The disadvantage is that you can change formatting on an unlimited number of documents by just changing one stylesheet.

It's hard to create a global layout that works for all documents. It's even harder to do this when your layout tools are pretty crude.

I've used stylesheets across my site for a few months now and I'm not really satisfied with them.

Problems:

Stylesheets display pretty differently in different browsers. IE 4 pretty much displays everything; NN4 displays some things, while NN3 follows nothing and IE3 is the eccentric pioneer of stylesheets.

HTML layout is already pretty rubbery; stylesheets are just one more thing that adds hard-to-predict variability to your site. I'm constantly finding bad-looking pages in my site because of some hardware/software variation that I hadn't tested for.
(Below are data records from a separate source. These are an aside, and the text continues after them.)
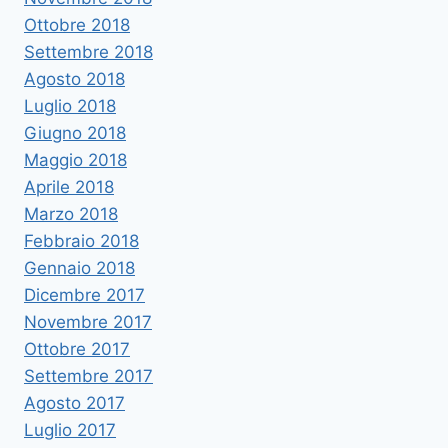
Ottobre 2018
Settembre 2018
Agosto 2018
Luglio 2018
Giugno 2018
Maggio 2018
Aprile 2018
Marzo 2018
Febbraio 2018
Gennaio 2018
Dicembre 2017
Novembre 2017
Ottobre 2017
Settembre 2017
Agosto 2017
Luglio 2017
I guess this is a Dreamweaver problem, but I keep finding copies of my global stylesheet in individual directories - DW seems to be importing, rather than linking to the stylesheet. That obviously makes it unhelpful.

One good thing

I'm sticking with stylesheets for now because I like the way they let you see how typographic changes work across a site without hard-coding everything. My rule for the moment is then "design with stylesheets, but hard-code everything for production."

Note

Stylesheets are referred to as CSS or Cascading Style Sheets. Why the flowery name? There are actually three levels of stylesheets you can use:

external linked stylesheets
stylesheets internal to your document
styes written directly into HTML tags

Only the first one has seemed interesting to me; it's the method that allows multiple document changes from one file change. The general rule, and how they style sheets cascade, is that authority increases as the styles become more local. So a linked stylsheet specification that <H1> tags be red can be overridden in a specific document or part of a document with an internal stylesheet or tag-level style.